Quantum algorithms for Second-Order Cone Programming and Support Vector Machines
Kerenidis, Iordanis, Prakash, Anupam, Szilágyi, Dániel
Convex optimization is one of the central areas of study in computer science and mathematical optimization. The reason for the great importance of convex optimization is twofold. Firstly, starting with the seminal works of Khachiyan [25] and Karmarkar [18], efficient algorithms have been developed for a large family of convex optimization problems over the last few decades.
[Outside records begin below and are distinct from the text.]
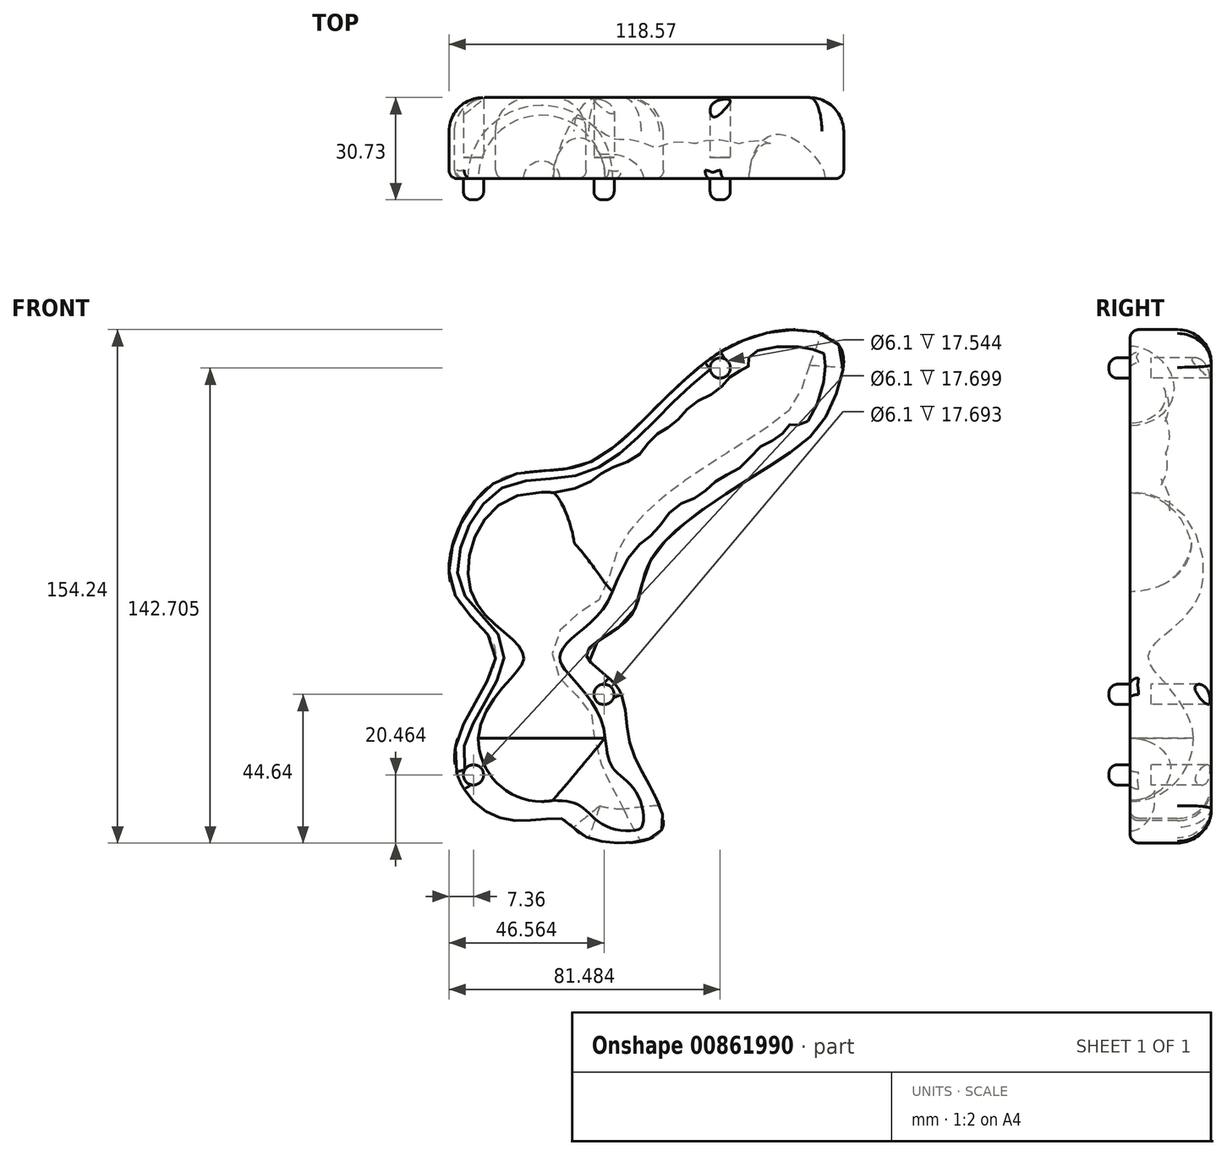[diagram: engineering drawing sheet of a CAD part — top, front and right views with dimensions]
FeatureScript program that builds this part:
annotation { "Feature Type Name" : "Feature", "Feature Type Description" : "" }
export const myFeature = defineFeature(function(context is Context, id is Id, definition is map)
    precondition{}
    {
        {
            var Q0;
            Q0=qCreatedBy(makeId("Front.planeOp"),FACE);
            var sketch = newSketch(context, id + "F0", { "sketchPlane" : qUnion([Q0])});
            skArc(sketch, "E0", {"start": v(0, -69.85) * mm, "mid": v(13.47, -64.27) * mm, "end": v(19.05, -50.8) * mm});
            skFitSpline(sketch, "E1", {"points": [v(-0.01, 23.13) * mm, v(21.58, -5.45) * mm, v(9.13, -20.77) * mm, v(5.4, -26.76) * mm, v(8.89, -32.47) * mm, v(19.05, -50.8) * mm], "startDerivative": vector(184.16, 1) * mm, "endDerivative": vector(2.36, -95.96) * mm});
            skLineSegment(sketch, "E2", {"start": v(0, 23.13) * mm, "end": v(0, -69.85) * mm});
            skSolve(sketch);
        }
        {
            var Q0;
            Q0=makeQuery(id+"F0.imprint","IMPRINT",FACE,{"disambiguationData":[TD([[makeQuery(id+"F0.imprint","IMPRINT",EDGE,{"derivedFrom":sQuery(id+"F0.wireOp",EDGE,"E0")}),1.0]])]});
            var Q1;
            Q1=sQuery(id+"F0.wireOp",EDGE,"E2");
            revolve(context, id + "F1", {"surfaceOperationType" : NewSurfaceOperationType.NEW, "entities" : qUnion([Q0]), "axis" : qUnion([Q1]), "revolveType" : RevolveType.FULL});
        }
        {
            var Q0;
            Q0=qCreatedBy(makeId("Front.planeOp"),FACE);
            var sketch = newSketch(context, id + "F2", { "sketchPlane" : qUnion([Q0])});
            skLineSegment(sketch, "E3", {"start": v(0, -50.6) * mm, "end": v(29.97, -77.77) * mm});
            skFitSpline(sketch, "E4", {"points": [v(19.06, -50.8) * mm, v(21.67, -60.14) * mm, v(28.3, -66.98) * mm, v(29.97, -77.77) * mm, v(0, -69.87) * mm], "startDerivative": vector(7.5, -65.65) * mm, "endDerivative": vector(-157.41, 58.8) * mm});
            skLineSegment(sketch, "E5", {"start": v(19.06, -50.8) * mm, "end": v(0, -50.6) * mm});
            skSolve(sketch);
        }
        {
            var Q0;
            Q0=makeQuery(id+"F2.imprint","IMPRINT",FACE,{"disambiguationData":[TD([[makeQuery(id+"F2.imprint","IMPRINT",EDGE,{"derivedFrom":sQuery(id+"F2.wireOp",EDGE,"E3")}),1.0]])]});
            var Q1;
            Q1=sQuery(id+"F2.wireOp",EDGE,"E3");
            revolve(context, id + "F3", {"operationType" : NewBodyOperationType.ADD, "surfaceOperationType" : NewSurfaceOperationType.NEW, "entities" : qUnion([Q0]), "axis" : qUnion([Q1]), "revolveType" : RevolveType.FULL});
        }
        {
            var Q0;
            Q0=qCreatedBy(makeId("Front.planeOp"),FACE);
            var sketch = newSketch(context, id + "F4", { "sketchPlane" : qUnion([Q0])});
            skLineSegment(sketch, "E6", {"start": v(0, 0) * mm, "end": v(84.83, 64.67) * mm});
            skFitSpline(sketch, "E7", {"points": [v(84.83, 64.67) * mm, v(84.83, 56.57) * mm, v(78.49, 43.23) * mm, v(75.2, 43.78) * mm, v(71.9, 40.23) * mm, v(65.99, 36.92) * mm, v(59.6, 30.54) * mm, v(52.75, 26.75) * mm, v(47.3, 22.02) * mm, v(39.98, 18.48) * mm, v(33.76, 10.84) * mm, v(27.55, 5.5) * mm, v(21.16, -6.9) * mm, v(0, 0) * mm], "startDerivative": vector(13.16, -101.21) * mm, "endDerivative": vector(-606.42, -29.56) * mm});
            skSolve(sketch);
        }
        {
            var Q0;
            Q0=makeQuery(id+"F4.imprint","IMPRINT",FACE,{"disambiguationData":[TD([[makeQuery(id+"F4.imprint","IMPRINT",EDGE,{"derivedFrom":sQuery(id+"F4.wireOp",EDGE,"E6")}),-1.0]])]});
            var Q1;
            Q1=sQuery(id+"F4.wireOp",EDGE,"E6");
            revolve(context, id + "F5", {"operationType" : NewBodyOperationType.ADD, "surfaceOperationType" : NewSurfaceOperationType.NEW, "entities" : qUnion([Q0]), "axis" : qUnion([Q1]), "revolveType" : RevolveType.FULL});
        }
        {
            var Q0;
            Q0=qCreatedBy(makeId("Front.planeOp"),FACE);
            var sketch = newSketch(context, id + "F6", { "sketchPlane" : qUnion([Q0])});
            skFitSpline(sketch, "E8", {"points": [v(-13.87, -24.9) * mm, v(-27.09, -5.5) * mm, v(-13.7, 26.23) * mm, v(14.1, 31.94) * mm, v(56.55, 66.82) * mm, v(89.32, 67.24) * mm, v(86.8, 48.75) * mm, v(76.19, 36.08) * mm, v(33.66, 4.19) * mm, v(26.16, -14.89) * mm, v(13.34, -25.52) * mm, v(22.72, -35.53) * mm, v(27.1, -54.29) * mm, v(35.85, -78.68) * mm, v(12.71, -80.24) * mm, v(6.77, -75.24) * mm, v(-11.99, -74.92) * mm, v(-26.06, -54.6) * mm, v(-13.87, -24.9) * mm]});
            skCircle(sketch, "E9", {"center": v(18.7, -37.69) * mm, "radius": 3.05 * mm});
            skCircle(sketch, "E10", {"center": v(-20.5, -61.87) * mm, "radius": 3.05 * mm});
            skCircle(sketch, "E11", {"center": v(53.62, 60.37) * mm, "radius": 3.05 * mm});
            skSolve(sketch);
        }
        {
            var Q0;
            Q0=makeQuery(id+"F6.imprint","IMPRINT",FACE,{"disambiguationData":[TD([[makeQuery(id+"F6.imprint","IMPRINT",EDGE,{"derivedFrom":sQuery(id+"F6.wireOp",EDGE,"E8")}),-1.0]])]});
            extrude(context, id + "F7", {"entities" : qUnion([Q0]), "oppositeDirection" : true, "depth" : 24.38 * mm, "offsetDistance" : 25.4 * mm});
        }
        {
            var Q0;
            Q0=makeQuery(id+"F6.imprint","IMPRINT",FACE,{"disambiguationData":[TD([[makeQuery(id+"F6.imprint","IMPRINT",EDGE,{"derivedFrom":sQuery(id+"F6.wireOp",EDGE,"E11")}),1.0]])]});
            var Q1;
            Q1=makeQuery(id+"F6.imprint","IMPRINT",FACE,{"disambiguationData":[TD([[makeQuery(id+"F6.imprint","IMPRINT",EDGE,{"derivedFrom":sQuery(id+"F6.wireOp",EDGE,"E9")}),1.0]])]});
            var Q2;
            Q2=makeQuery(id+"F6.imprint","IMPRINT",FACE,{"disambiguationData":[TD([[makeQuery(id+"F6.imprint","IMPRINT",EDGE,{"derivedFrom":sQuery(id+"F6.wireOp",EDGE,"E10")}),1.0]])]});
            extrude(context, id + "F8", {"entities" : qUnion([Q0, Q1, Q2]), "operationType" : NewBodyOperationType.ADD, "endBound" : BoundingType.SYMMETRIC, "depth" : 12.7 * mm, "offsetDistance" : 25.4 * mm});
        }
        {
            var Q0;
            Q0=makeQuery(id+"F7.opExtrude","CAP_EDGE",EDGE,{"disambiguationData":[OSD([sQuery(id+"F6.wireOp",EDGE,"E8")])],"isStart":true});
            var Q1;
            Q1=makeQuery(id+"F8.opExtrude","CAP_EDGE",EDGE,{"disambiguationData":[OSD([sQuery(id+"F6.wireOp",EDGE,"E9")])],"isStart":false});
            var Q2;
            Q2=makeQuery(id+"F8.opExtrude","CAP_EDGE",EDGE,{"disambiguationData":[OSD([sQuery(id+"F6.wireOp",EDGE,"E11")])],"isStart":false});
            var Q3;
            Q3=makeQuery(id+"F8.opExtrude","CAP_EDGE",EDGE,{"disambiguationData":[OSD([sQuery(id+"F6.wireOp",EDGE,"E10")])],"isStart":false});
            fillet(context, id + "F9", {"entities" : qUnion([Q0, Q1, Q2, Q3]), "radius" : 2.54 * mm, "tangentPropagation" : true, "allowEdgeOverflow" : false});
        }
        {
            var Q0;
            Q0=makeQuery(id+"F7.opExtrude","CAP_EDGE",EDGE,{"disambiguationData":[OSD([sQuery(id+"F6.wireOp",EDGE,"E8")])],"isStart":false});
            fillet(context, id + "F10", {"entities" : qUnion([Q0]), "radius" : 10.16 * mm, "tangentPropagation" : true, "allowEdgeOverflow" : false});
        }
        {
            var Q0;
            Q0=makeQuery(id+"F1.opRevolve","SWEPT_BODY",BODY,{"disambiguationData":[OSD([sQuery(id+"F0.wireOp",EDGE,"E0"),sQuery(id+"F0.wireOp",EDGE,"E1"),sQuery(id+"F0.wireOp",EDGE,"E2")])]});
            var Q1;
            Q1=makeQuery(id+"F7.opExtrude","SWEPT_BODY",BODY,{"disambiguationData":[OSD([sQuery(id+"F6.wireOp",EDGE,"E8"),sQuery(id+"F6.wireOp",EDGE,"E9"),sQuery(id+"F6.wireOp",EDGE,"E10"),sQuery(id+"F6.wireOp",EDGE,"E11")])]});
            booleanBodies(context, id + "F11", {"operationType" : BooleanOperationType.SUBTRACTION, "tools" : qUnion([Q0]), "targets" : qUnion([Q1])});
        }
    });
Secondly, convex optimization has many real world applications and many optimization problems that arise in practice can be reduced to convex optimization [8]. There are three main classes of structured convex optimization problems: linear programs (LP), semidefinite programs (SDP), and second-order conic programs (SOCP). The fastest (classical) algorithms for these problems belong to the family of interior-point methods (IPM). Interior point methods are iterative algorithms where the main computation in each step is the solution of a system of linear equations whose size depends on the dimension of the optimization problem. The size of structured optimization problems that can be solved in practice is therefore limited by the efficiency of linear system solvers - on a single computer, most open-source and commercial solvers can handle dense problems with up to tens of thousands of constraints and variables, or sparse problems with the same number of nonzero entries [30, 31]. In recent years, there has been a tremendous interest in quantum linear algebra algorithms following the breakthrough algorithm of Harrow, Hassidim and Lloyd [16].